The service offers specialist, therapeutic support to families in Sefton to help them build good bonds and attachment with their baby.

Read more here.

Around 1 in 10 children starting school at risk of measles

The UK Health Security Agency and the NHS are calling on parents and guardians to ensure their children are up to date with the measles, mumps and rubella (MMR) vaccine, and all other routine childhood immunisations, as the latest data shows MMR vaccination uptake has dropped to the lowest level in a decade.

Measles is highly contagious so even a small decline in MMR uptake can lead to a rise in cases. Measles can lead to complications such as ear infections, pneumonia, and inflammation of the brain which require hospitalisation and on rare occasions can lead to long term disability or death.

If you are unsure if your child is up to date with all their routine vaccinations, check your child’s Red Book (personal child health record) in the first instance. If you are still not sure, or if you need to bring your child up to date with their vaccines, contact your GP practice to check and book an appointment.

To find out more about the MMR vaccine, visit the NHS website.

Get involved
Make a difference to a young person’s life by fostering

Sefton Council has launched its #EverydayAngel campaign to show its appreciation for all the fantastic work foster carers do and for the care they provide.

The campaign also urges local people to think about becoming an #EverydayAngel themselves by fostering a local child and helping to turn their life around.

Read more here.

Final call to take part in consultation on local stroke services

We are reminding people in Sefton, Knowsley, Liverpool and West Lancashire that it’s still not too late to share your views on a proposal to establish a Comprehensive Stroke Centre at Aintree University Hospital.

The proposal aims to improve hyper acute stroke care, which is the hospital care provided in the critical 72 hour period immediately after someone has a stroke. The survey is open until 14 February.

Find out more and take the survey here.

Current opportunities to get involved 

NHS England and NHS Improvement is currently recruiting patient and public voice partners to support the national Infection Prevention and Control (IPC) programme. The closing date for applications is Monday 28 February and interviews will take place week commencing 14 March. 

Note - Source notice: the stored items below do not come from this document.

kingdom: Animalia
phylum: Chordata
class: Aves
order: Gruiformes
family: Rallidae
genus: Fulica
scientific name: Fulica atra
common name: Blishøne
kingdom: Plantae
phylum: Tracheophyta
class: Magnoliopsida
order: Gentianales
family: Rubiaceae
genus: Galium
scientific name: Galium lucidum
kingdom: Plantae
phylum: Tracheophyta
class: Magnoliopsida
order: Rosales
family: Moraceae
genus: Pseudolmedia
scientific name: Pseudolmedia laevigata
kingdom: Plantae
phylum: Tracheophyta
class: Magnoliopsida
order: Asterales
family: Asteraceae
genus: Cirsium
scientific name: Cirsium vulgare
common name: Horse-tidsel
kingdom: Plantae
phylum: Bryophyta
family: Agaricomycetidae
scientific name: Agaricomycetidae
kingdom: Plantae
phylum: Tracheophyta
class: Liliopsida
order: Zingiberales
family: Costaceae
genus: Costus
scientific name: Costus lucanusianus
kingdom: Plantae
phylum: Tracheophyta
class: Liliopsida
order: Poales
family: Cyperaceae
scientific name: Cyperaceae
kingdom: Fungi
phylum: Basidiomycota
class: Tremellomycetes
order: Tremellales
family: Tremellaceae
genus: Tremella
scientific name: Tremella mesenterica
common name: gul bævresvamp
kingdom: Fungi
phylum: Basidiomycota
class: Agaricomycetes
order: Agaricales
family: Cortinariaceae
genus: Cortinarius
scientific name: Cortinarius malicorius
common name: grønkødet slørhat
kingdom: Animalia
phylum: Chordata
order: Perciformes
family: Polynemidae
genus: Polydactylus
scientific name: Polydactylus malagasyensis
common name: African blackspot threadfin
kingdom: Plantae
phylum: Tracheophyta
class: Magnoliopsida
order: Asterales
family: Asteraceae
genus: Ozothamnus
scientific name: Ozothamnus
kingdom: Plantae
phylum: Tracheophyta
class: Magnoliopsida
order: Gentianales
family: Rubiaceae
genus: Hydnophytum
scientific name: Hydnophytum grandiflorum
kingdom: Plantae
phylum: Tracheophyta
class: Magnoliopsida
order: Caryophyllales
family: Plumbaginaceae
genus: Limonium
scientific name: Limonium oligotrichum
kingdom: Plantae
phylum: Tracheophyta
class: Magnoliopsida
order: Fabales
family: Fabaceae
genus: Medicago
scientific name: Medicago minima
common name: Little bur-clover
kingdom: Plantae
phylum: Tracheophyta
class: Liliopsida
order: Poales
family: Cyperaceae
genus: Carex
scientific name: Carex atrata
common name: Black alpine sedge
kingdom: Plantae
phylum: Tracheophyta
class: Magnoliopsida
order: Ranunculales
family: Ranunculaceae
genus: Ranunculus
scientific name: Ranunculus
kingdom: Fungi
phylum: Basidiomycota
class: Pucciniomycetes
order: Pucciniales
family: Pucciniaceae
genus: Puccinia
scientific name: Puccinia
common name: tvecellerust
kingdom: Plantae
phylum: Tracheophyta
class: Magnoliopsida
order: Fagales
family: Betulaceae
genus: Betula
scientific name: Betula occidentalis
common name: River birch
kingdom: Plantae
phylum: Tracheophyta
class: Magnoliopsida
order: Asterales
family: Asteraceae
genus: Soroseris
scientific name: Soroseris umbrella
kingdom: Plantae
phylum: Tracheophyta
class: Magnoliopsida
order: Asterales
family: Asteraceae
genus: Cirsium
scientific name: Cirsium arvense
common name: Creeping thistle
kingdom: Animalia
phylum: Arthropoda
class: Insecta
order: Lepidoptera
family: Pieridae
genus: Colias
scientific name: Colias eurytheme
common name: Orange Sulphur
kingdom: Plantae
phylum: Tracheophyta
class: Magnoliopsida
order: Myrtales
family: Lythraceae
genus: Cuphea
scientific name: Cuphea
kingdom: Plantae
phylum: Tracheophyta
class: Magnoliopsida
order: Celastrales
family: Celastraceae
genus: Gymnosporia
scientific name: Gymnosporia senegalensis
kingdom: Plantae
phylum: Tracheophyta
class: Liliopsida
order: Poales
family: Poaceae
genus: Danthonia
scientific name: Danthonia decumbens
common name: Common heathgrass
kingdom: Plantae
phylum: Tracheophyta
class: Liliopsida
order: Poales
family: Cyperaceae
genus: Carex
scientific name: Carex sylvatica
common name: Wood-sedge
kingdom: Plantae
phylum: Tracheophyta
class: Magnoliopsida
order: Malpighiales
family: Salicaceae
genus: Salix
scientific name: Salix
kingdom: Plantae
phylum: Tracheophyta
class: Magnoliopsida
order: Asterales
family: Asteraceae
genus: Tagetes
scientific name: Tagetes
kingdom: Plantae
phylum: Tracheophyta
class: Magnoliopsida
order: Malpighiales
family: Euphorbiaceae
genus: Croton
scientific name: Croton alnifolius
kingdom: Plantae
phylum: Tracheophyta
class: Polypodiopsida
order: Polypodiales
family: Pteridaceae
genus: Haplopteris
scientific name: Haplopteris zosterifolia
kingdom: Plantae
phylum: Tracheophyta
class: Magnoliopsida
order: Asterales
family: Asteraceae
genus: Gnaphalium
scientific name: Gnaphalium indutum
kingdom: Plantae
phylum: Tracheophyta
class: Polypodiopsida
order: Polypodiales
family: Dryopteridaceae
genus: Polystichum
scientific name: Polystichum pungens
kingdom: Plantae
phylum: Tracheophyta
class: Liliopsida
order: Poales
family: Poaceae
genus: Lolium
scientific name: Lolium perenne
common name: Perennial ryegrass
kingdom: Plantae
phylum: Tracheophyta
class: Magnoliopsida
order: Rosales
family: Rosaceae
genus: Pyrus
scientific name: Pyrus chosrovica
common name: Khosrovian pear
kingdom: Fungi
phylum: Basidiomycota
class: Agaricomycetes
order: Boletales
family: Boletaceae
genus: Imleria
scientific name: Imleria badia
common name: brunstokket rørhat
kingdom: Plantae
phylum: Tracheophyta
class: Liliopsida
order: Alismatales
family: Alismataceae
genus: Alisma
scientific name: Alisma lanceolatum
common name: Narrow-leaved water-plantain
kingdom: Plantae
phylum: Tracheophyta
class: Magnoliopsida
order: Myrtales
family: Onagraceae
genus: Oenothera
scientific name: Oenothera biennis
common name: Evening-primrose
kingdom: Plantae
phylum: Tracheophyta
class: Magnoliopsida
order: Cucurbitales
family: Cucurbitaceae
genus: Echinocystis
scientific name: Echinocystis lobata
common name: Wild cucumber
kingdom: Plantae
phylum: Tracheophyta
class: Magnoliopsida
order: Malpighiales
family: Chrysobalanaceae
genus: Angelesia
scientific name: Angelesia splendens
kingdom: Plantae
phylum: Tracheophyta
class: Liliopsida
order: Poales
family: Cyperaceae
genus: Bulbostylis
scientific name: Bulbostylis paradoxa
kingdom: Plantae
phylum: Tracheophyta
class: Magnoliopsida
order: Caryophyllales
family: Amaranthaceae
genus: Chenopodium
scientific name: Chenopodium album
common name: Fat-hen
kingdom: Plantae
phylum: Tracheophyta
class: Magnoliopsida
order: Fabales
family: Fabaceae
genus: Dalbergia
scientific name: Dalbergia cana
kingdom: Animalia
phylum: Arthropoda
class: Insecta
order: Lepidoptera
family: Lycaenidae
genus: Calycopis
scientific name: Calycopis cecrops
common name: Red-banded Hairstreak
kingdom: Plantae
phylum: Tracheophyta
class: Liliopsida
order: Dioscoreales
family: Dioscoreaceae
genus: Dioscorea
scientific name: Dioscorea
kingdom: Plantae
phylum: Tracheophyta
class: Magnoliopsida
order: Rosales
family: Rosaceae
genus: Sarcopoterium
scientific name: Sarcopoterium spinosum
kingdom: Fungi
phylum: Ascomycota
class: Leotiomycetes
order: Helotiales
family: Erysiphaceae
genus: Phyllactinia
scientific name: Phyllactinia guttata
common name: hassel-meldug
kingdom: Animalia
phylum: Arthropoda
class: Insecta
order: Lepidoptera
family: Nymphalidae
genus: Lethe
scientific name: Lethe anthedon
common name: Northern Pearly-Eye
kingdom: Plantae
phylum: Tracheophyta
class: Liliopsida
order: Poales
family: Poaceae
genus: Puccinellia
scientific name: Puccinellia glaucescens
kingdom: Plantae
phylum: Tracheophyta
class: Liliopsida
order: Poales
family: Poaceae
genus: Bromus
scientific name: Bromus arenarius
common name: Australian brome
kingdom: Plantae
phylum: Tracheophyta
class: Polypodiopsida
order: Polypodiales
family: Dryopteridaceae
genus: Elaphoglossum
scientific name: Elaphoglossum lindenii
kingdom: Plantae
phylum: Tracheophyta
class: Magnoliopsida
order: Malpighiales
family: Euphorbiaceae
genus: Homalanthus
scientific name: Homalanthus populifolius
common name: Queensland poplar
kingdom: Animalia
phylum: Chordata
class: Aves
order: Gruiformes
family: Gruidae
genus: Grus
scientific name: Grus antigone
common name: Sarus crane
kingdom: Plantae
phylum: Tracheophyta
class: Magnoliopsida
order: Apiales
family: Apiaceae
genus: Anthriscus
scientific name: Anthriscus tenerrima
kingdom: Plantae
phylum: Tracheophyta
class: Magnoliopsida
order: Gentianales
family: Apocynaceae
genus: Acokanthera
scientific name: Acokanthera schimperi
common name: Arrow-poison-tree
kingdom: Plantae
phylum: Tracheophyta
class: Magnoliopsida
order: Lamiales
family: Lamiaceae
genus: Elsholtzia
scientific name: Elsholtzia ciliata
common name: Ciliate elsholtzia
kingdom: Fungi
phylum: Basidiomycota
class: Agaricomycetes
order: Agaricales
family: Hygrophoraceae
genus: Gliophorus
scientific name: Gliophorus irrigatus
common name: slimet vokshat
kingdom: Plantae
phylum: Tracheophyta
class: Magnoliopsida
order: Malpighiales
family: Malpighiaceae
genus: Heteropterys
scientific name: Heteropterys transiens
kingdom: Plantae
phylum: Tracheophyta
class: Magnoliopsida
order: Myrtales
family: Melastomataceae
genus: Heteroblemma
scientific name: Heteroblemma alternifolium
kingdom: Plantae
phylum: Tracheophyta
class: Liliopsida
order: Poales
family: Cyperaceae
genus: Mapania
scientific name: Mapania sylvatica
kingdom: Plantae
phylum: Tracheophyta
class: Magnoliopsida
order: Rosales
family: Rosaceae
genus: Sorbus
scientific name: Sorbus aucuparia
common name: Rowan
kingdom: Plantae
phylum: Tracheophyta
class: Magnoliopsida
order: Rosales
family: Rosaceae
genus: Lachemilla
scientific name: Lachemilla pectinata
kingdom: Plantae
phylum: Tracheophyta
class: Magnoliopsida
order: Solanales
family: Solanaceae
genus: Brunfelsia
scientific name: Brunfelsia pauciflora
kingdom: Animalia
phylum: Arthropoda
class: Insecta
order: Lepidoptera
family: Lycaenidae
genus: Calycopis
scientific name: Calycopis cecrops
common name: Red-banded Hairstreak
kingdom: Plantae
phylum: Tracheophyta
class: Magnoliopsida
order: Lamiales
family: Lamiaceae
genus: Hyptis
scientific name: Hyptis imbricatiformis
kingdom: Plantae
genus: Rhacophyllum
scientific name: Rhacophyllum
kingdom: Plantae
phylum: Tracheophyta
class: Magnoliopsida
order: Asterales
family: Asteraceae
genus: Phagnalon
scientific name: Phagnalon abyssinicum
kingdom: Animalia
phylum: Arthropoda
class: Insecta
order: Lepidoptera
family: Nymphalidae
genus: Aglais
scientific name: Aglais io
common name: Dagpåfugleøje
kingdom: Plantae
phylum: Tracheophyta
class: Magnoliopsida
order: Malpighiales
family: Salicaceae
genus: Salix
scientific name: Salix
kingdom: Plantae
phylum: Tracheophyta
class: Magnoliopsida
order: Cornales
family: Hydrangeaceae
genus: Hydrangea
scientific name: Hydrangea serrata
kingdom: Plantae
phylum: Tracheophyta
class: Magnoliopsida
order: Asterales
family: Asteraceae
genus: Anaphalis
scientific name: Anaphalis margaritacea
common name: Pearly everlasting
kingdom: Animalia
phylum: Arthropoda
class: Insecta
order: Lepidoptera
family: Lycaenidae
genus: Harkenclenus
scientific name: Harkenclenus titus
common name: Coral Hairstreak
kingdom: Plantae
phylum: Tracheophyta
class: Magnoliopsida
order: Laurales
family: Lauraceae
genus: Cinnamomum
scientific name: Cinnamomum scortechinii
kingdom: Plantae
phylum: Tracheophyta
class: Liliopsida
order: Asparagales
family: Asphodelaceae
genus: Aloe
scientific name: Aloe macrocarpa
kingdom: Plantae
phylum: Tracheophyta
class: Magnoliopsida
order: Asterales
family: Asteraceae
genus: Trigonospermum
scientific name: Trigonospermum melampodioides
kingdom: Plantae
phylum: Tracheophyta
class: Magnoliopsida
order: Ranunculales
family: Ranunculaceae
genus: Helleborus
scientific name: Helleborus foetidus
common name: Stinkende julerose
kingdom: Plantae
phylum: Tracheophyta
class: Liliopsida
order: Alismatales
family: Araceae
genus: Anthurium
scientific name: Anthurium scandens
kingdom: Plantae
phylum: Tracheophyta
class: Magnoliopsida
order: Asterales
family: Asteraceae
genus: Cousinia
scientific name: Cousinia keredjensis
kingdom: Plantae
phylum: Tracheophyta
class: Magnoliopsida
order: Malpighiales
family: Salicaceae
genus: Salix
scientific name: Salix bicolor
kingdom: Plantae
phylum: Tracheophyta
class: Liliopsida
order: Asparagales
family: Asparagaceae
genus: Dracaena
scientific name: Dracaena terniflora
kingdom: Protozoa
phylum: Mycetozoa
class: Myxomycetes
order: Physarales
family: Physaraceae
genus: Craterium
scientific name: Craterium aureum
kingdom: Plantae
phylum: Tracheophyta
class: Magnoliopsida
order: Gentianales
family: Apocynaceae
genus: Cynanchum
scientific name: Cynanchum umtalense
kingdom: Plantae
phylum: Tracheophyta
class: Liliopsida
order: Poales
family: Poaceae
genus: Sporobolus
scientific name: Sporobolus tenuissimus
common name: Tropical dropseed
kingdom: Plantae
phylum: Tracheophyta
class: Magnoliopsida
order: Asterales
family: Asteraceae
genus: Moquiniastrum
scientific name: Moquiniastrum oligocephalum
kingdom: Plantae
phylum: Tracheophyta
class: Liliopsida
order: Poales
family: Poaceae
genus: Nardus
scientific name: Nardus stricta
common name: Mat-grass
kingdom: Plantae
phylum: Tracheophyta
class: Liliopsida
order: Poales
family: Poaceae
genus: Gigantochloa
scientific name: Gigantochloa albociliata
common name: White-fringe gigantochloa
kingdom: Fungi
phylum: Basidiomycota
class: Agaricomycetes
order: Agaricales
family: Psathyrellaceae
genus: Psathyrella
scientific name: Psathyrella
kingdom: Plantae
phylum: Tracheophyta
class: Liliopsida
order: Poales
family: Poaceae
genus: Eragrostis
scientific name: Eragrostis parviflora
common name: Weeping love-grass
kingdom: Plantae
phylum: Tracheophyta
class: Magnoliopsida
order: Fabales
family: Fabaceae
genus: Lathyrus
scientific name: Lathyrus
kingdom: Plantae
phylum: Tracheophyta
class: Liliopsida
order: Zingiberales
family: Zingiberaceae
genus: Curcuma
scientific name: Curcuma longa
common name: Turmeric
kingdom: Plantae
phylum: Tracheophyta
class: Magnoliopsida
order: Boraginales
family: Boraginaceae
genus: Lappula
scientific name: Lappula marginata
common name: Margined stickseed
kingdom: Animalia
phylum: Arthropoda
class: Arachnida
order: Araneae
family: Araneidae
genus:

The team is also looking for six young people aged 13 to 25 to help improve children and young people’s services across England. The closing date for applications is Sunday 13 February.

Find more information about these roles and the application process on the NHS website here.
Health and wellbeing
Lift someone out of loneliness
Feeling lonely is something that all of us can experience at any point in our lives, it can make us feel isolated and have a negative impact on our wellbeing. There are lots of simple actions that you can do to help, including:
  • Checking in with a family member, friend or neighbour by sending a text or giving them a call to see how they are doing
  • Reaching out to someone to suggest catching up over a tea or coffee
  • Inviting someone to join you in getting some fresh air and going for a walk
In taking one of these actions, you could lift someone out of loneliness, and it might help you feel less lonely too. Find more advice and support by visiting the loneliness page on the Every Mind Matters website.

New weight loss and diabetes support on the high street

Local high street pharmacies will be offering support to people struggling to lose weight with the aim of tackling rising obesity levels, and type 2 diabetes.

If you are living with obesity and hypertension or diabetes, ask your local pharmacy to refer you to the twelve-week online NHS Weight Management programme.

NHS launches landmark mental health campaign with ‘Help!’ from The Beatles

The NHS has launched a new landmark campaign using the iconic Beatles song ‘Help!” to get the North West taking better care of their mental health. Backed by some of the UK’s biggest artists, the campaign encourages people struggling with their mental health to seek support. 

Anybody experiencing anxiety, depression, or other common mental health concerns is encouraged to come forward and see how talking therapies can help them.